======== Getoonde tekst ========

„Structuur jodendom en christendom gelijk”
DOORN – Er is veel meer continuïteit tussen het jodendom en de christelijke religie dan in de gangbare karikaturen van het joodse geloof is voorgesteld. Dat betoogde prof. dr. G. van den Brink vrijdag op de tweede dag van de predikantencontio van de Gereformeerde Bond in de Protestantse Kerk in Nederland op Hydepark in Doorn.
De bijzonder hoogleraar namens de Gereformeerde Bond aan de Protestantse Theologische Universiteit (PThU) in Amsterdam haalde met deze bewering de Amerikaanse theoloog E. P. Sanders aan, de nieuwtestamenticus die in zijn publicaties pleit voor een nieuw perspectief op Paulus. Prof. Van den Brink sprak voor de ruim honderd aanwezige predikanten over het thema ”Rechtvaardiging en heiliging in de nieuwere theologie”.
„Ik besef dat de term ”nieuwere theologie” een vage aanduiding is”, aldus de hoogleraar. „Voor mij ligt het startpunt van deze theologie in 1977, als Sanders zijn werk ”Paul and Palestinian Judaism” publiceert. Daarin stelt hij dat het jodendom aan het begin van de jaartelling geen godsdienst was waarin je met goede werken het eeuwig behoud kon verwerven. Die visie was meer een zogeheten terugprojectie van middeleeuwse misstanden. Sanders zegt dat het jodendom een religie was die genade voorop stelde. Het geloof kreeg vooral gestalte in het verbond met Abraham, niet zozeer in het individuele geloof. Je hield je aan de wet om binnen de gemeenschap van het verbond te blijven.”
Deze houding doet sterk denken aan de manier waarop volgens de gereformeerde theologie het geloof wordt beleefd, aldus de hoogleraar. „Wij gaan naar de kerk, omdat dat de weg is waarin God belooft ons de genade toe te eigenen. We gaan niet om het geloof te verdienen. Ook het jodendom was geen wetsreligie, maar een genadereligie. De vraag rijst: waarom verzette Paulus zich tegen deze genadereligie? Sanders antwoordt hierop dat Paulus een radicaal nieuwe visie heeft op hoe je geloven moet, namelijk via Christus. Deze weg gaat het jodendom niet, en vooral daarin is het radicaal anders dan het christendom. De structuur van beide godsdiensten is echter hetzelfde.”
Dat de rechtvaardigingsleer meer betrekking heeft op de gemeenschap betoogt ook de Engelse theoloog Tom Wright, stelt prof. Van den Brink. „Volgens Wright stelt Paulus rechtvaardiging door het geloof centraal, omdat genade en ras niet aan elkaar gekoppeld mogen worden. In het heil mogen ook de heidenen delen.”

========

### Te beantwoorden vraag
Beantwoord op basis van het artikel over jodendom en christendom de volgende vragen:
1. In welk jaar verscheen volgens Van den Brink het werk "Paul and Palestinian Judaism" van Sanders?
2. Voor hoeveel predikanten sprak Van den Brink?
3. Welk thema had zijn toespraak?

======== Uittreksel gegevens ========

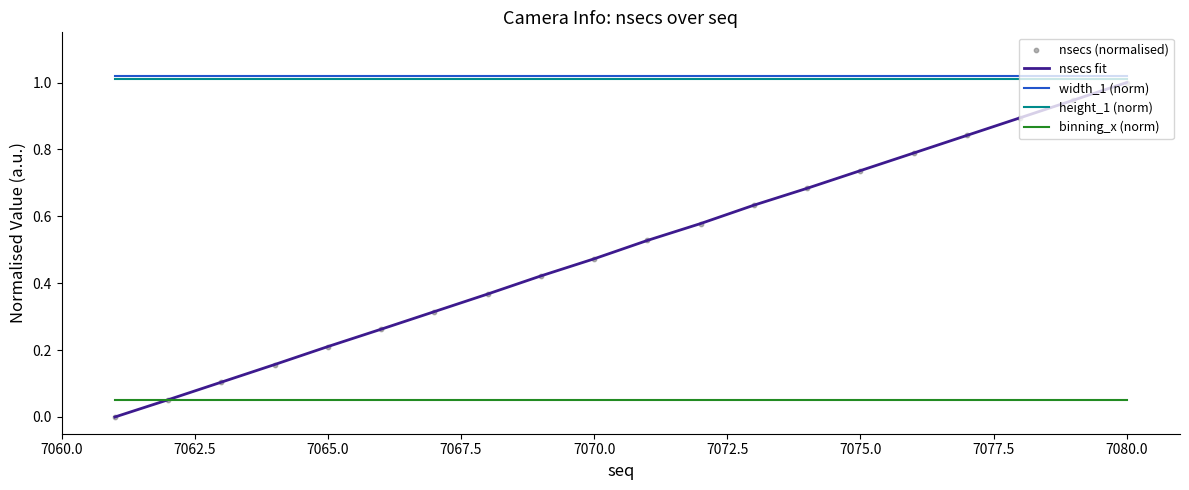

At how many categories does at least one series exceed 0?

20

========

### Oplossing
1. In 1977.
2. Voor ruim honderd predikanten.
3. "Rechtvaardiging en heiliging in de nieuwere theologie".